Auto Transformer Connection

AUTO TRANSFORMER CONNECTION

(7) AUTO TRANSFORMER CONNECTION:

An Ordinary Transformer consists of two windings called primary winding and secondary winding. These two windings are magnetically coupled and electrically isolated. But the transformer in which a part of windings is common to both primary and secondary is called Auto Transformer. * In Auto Transformer two windings are not only magnetically coupled but also electrically coupled. The input to the transformer is constant but the output can be varied by varying the tapings. * The autotransformer is both the most simple and the most fascinating of the connections involving two windings. It is used quite extensively in bulk power transmission systems because of its ability to multiply the effective KVA capacity of a transformer. Autotransformers are also used on radial distribution feeder circuits as voltage regulators. The connection is shown in Figure
The primary and secondary windings of a two winding transformer have induced emf in them due to a common mutual flux and hence are in phase. The currents drawn by these two windings are out of phase by 180◦. This prompted the use of a part of the primary as secondary. This is equivalent to common the secondary turns into primary turns. * The common section need to have a cross sectional area of the conductor to carry (I2−I1) ampere. * Total number of turns between A and C are T1. At point B a connection is taken. Section AB has T2 turns. As the volts per turn, which is proportional to the flux in the machine, is the same for the whole winding, V1 : V2 = T1 : T2 * When the secondary winding delivers a load current of I2 Ampere the demagnetizing ampere turns is I2T2. This will be countered by a current I1 flowing from the source through the T1 turns such that, I1T1 = I2T2 * A current of I1 ampere flows through the winding between B and C. The current in the winding between A and B is (I2 − I1) ampere. The cross section of the wire to be selected for AB is proportional to this current assuming a constant current density for the whole winding. Thus some amount of material saving can be achieved compared to a two winding transformer. The magnetic circuit is assumed to be identical and hence there is no saving in the same. To quantify the saving the total quantity of copper used in an auto transformer is expressed as a fraction of that used in a two winding transformer As * copper in auto transformer / copper in two winding transformer =((T1 − T2)I1 + T2(I2 − I1))/T1I1 + T2I2 * copper in auto transformer / copper in two winding transformer = 1 –(2T2I1 / (T1I1 + T2I2)) * But T1I1 = T2I2 so * The Ratio = 1 –(2T2I1 / 2T1I1) = 1 –(T2/T1) * This means that an auto transformer requires the use of lesser quantity of copper given by the ratio of turns. This ratio therefore the savings in copper. * As the space for the second winding need not be there, the window space can be less for an auto transformer, giving some saving in the lamination weight also. The larger the ratio of the voltages, smaller is the savings. As T2 approaches T1 the savings become significant. Thus auto transformers become ideal choice for close ratio transformations.
The auto transformer shown in Figure is connected as a boosting auto transformer because the series winding boosts the output voltage. Care must be exercised when discussing ‘‘primary’’ and ‘‘secondary’’ voltages in relationship to windings in an auto transformer.
In two-winding transformers, the primary voltage is associated with the primary winding, the secondary voltage is associated with the secondary winding, and the primary voltage is normally considered to be greater than the secondary voltage. In the case of a boosting autotransformer, however, the primary (or high) voltage is associated with the series winding, and the secondary (or low) voltage is associated with the common winding; but the voltage across the common winding is higher than across the series winding.

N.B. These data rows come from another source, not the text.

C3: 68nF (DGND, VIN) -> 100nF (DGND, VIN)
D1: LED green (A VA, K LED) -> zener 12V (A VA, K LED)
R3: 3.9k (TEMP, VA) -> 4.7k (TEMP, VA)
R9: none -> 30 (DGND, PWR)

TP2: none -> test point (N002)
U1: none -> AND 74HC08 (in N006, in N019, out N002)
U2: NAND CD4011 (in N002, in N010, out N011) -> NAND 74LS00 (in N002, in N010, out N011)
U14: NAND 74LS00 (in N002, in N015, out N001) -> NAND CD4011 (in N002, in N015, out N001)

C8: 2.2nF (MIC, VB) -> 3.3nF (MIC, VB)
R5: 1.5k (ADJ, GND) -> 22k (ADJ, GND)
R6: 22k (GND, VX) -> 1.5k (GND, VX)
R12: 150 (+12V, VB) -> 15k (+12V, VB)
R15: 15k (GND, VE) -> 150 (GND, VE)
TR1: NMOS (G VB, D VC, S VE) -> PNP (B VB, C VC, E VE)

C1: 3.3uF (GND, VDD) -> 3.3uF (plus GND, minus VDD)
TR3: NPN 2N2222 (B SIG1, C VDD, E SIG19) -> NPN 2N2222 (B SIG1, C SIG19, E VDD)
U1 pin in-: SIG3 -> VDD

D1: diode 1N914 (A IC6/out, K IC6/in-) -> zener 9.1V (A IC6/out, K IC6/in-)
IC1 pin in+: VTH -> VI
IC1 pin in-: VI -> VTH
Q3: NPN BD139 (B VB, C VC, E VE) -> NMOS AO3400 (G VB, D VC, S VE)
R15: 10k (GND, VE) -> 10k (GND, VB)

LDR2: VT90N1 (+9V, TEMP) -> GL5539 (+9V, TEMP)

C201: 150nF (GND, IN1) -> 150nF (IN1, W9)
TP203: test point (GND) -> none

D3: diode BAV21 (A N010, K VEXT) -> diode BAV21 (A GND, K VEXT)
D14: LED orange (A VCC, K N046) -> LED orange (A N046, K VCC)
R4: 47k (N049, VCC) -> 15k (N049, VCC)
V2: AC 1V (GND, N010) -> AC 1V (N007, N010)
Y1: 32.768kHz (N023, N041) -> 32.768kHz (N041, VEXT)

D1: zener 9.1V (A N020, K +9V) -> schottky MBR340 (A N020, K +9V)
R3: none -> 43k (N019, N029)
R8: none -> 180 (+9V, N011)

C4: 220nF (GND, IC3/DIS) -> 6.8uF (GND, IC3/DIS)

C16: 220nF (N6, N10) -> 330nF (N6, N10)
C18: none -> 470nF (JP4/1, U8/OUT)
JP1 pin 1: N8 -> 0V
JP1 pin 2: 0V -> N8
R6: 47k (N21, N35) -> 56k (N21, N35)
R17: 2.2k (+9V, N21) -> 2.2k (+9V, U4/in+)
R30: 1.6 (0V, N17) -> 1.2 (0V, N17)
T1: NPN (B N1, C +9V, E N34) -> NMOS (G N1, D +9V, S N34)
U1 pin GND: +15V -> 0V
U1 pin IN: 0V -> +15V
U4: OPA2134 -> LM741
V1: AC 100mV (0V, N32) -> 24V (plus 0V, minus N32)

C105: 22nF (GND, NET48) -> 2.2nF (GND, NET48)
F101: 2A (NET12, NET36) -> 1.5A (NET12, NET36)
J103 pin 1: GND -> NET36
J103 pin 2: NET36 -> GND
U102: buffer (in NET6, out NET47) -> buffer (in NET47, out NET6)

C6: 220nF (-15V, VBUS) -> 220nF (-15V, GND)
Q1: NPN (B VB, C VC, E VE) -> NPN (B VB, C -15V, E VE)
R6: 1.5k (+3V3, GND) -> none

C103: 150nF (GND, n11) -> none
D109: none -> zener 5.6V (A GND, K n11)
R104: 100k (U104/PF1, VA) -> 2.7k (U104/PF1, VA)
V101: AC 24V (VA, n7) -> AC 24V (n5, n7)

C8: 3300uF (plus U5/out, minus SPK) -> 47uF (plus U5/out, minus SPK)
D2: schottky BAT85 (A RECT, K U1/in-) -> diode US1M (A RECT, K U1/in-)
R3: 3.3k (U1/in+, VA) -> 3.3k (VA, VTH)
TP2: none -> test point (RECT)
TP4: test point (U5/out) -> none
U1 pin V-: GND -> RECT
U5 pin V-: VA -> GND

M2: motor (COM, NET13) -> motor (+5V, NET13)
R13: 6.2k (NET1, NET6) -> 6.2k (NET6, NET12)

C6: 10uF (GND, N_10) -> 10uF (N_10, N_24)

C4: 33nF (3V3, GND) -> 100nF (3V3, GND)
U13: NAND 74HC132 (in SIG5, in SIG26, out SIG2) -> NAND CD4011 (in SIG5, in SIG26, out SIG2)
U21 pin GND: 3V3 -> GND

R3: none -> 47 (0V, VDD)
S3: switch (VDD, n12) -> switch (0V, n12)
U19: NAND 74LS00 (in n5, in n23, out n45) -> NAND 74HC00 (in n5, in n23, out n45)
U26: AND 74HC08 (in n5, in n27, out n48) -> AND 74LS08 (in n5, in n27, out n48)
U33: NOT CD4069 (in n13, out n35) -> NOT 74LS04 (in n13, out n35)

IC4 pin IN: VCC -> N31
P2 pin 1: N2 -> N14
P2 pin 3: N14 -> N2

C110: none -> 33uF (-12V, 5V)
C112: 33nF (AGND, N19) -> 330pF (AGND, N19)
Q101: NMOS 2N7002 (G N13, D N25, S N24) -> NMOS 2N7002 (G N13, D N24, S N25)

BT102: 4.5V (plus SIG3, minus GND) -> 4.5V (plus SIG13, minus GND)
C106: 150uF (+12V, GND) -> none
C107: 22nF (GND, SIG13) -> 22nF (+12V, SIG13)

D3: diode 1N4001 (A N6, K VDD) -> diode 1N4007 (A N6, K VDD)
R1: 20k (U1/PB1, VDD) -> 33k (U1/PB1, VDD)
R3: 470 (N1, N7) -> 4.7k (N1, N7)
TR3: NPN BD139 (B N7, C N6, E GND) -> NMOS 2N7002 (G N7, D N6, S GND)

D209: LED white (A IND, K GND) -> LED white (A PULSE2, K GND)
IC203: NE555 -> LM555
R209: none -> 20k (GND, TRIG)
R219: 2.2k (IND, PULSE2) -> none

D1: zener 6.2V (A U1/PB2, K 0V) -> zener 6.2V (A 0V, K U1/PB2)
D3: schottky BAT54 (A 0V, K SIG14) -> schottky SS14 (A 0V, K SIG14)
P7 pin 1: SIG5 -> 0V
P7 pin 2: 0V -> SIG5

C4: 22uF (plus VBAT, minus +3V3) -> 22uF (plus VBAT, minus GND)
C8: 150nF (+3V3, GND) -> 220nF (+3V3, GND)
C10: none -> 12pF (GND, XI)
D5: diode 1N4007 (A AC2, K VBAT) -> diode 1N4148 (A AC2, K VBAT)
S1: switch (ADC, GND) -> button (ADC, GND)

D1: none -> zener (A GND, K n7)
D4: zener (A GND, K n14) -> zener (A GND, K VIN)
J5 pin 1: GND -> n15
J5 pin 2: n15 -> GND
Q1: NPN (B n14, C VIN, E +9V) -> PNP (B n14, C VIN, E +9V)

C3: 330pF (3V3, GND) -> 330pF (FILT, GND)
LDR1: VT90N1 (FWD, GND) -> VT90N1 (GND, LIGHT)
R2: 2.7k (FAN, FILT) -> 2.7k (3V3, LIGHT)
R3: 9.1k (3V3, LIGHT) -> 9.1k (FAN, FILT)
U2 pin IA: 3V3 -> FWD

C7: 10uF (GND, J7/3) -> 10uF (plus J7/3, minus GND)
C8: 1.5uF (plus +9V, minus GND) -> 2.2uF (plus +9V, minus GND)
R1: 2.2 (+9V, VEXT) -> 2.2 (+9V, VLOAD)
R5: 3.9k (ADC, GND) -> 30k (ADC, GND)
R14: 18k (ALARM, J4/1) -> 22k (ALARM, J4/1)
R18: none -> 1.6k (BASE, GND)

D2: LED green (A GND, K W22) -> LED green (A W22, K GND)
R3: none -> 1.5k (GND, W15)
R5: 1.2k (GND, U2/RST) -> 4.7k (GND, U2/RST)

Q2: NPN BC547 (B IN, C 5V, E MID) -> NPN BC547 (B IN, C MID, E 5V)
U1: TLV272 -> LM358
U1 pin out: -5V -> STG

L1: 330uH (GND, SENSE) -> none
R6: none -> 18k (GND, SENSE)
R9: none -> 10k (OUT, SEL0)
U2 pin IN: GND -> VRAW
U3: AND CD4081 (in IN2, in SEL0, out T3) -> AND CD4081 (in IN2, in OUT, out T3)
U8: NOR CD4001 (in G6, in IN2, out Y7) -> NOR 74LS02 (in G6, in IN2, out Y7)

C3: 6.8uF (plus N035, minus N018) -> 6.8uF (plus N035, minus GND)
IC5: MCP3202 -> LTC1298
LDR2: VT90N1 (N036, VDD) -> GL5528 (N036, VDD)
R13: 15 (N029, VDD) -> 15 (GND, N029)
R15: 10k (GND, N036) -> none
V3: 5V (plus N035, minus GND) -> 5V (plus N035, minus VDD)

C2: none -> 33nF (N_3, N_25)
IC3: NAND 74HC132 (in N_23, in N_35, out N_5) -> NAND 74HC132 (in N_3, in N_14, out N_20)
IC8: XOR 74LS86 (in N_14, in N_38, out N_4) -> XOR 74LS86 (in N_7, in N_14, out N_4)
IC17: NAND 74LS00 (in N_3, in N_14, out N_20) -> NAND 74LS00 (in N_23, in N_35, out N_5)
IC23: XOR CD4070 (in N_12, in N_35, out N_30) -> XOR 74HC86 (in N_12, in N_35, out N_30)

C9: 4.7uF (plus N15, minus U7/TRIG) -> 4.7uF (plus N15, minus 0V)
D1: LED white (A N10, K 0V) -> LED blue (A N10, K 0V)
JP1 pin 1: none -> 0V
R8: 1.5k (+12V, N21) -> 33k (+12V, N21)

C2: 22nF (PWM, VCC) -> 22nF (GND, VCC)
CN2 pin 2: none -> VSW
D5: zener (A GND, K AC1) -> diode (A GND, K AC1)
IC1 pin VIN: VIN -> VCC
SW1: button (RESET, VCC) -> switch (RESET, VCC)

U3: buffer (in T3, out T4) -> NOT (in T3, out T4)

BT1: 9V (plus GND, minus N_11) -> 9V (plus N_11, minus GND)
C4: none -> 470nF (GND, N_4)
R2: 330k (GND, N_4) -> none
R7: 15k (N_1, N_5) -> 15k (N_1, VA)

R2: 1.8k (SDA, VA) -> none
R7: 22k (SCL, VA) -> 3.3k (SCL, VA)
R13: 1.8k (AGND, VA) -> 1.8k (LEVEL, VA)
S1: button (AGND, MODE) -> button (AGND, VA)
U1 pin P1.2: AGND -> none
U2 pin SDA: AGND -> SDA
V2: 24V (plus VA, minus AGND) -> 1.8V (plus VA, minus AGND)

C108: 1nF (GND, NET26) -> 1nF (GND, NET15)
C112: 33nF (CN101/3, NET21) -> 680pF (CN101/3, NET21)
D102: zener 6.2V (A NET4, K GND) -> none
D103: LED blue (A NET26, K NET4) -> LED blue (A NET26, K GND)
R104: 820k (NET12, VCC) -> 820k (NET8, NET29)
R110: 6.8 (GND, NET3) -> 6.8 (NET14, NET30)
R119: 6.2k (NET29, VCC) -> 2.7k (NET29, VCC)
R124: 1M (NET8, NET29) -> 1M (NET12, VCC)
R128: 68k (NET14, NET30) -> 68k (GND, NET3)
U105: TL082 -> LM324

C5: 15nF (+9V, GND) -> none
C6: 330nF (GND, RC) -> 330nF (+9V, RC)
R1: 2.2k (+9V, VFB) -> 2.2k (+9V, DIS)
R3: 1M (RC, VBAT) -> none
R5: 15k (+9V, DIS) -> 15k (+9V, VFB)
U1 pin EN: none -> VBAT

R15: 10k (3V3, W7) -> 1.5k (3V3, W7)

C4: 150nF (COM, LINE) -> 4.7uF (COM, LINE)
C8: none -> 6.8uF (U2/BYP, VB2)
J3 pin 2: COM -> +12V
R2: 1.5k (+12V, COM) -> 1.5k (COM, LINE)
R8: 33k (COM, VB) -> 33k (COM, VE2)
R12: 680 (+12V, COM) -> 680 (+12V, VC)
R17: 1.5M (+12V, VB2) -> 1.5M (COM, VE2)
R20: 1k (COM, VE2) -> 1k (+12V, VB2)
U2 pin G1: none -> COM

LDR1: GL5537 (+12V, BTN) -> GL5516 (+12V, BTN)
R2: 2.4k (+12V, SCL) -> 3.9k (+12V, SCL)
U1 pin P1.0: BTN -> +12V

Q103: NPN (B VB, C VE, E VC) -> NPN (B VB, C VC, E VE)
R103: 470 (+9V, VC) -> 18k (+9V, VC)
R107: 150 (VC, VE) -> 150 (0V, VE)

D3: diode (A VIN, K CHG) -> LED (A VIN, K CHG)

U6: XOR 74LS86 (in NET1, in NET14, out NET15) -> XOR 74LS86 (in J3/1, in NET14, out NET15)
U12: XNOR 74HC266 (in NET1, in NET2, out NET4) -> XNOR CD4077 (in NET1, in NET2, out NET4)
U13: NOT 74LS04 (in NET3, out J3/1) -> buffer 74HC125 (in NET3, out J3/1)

LIMITATION OF THE AUTOTRANSFORMER

One of the limitations of the autotransformer connection is that not all types of three-phase connections are possible. For example, the ∆-Y and Y- ∆ connections are not possible using the autotransformer. The Y-Y connection must share a common neutral between the high-voltage and low-voltage windings, so the neutrals of the circuits connected to these windings cannot be isolated. * A ∆- ∆ autotransformer connection is theoretically possible; however, this will create a peculiar phase shift. The phase shift is a function of the ratio of the primary to secondary voltages and it can be calculated from the vector diagram. This phase shift cannot be changed or eliminated and for this reason, autotransformers are very s…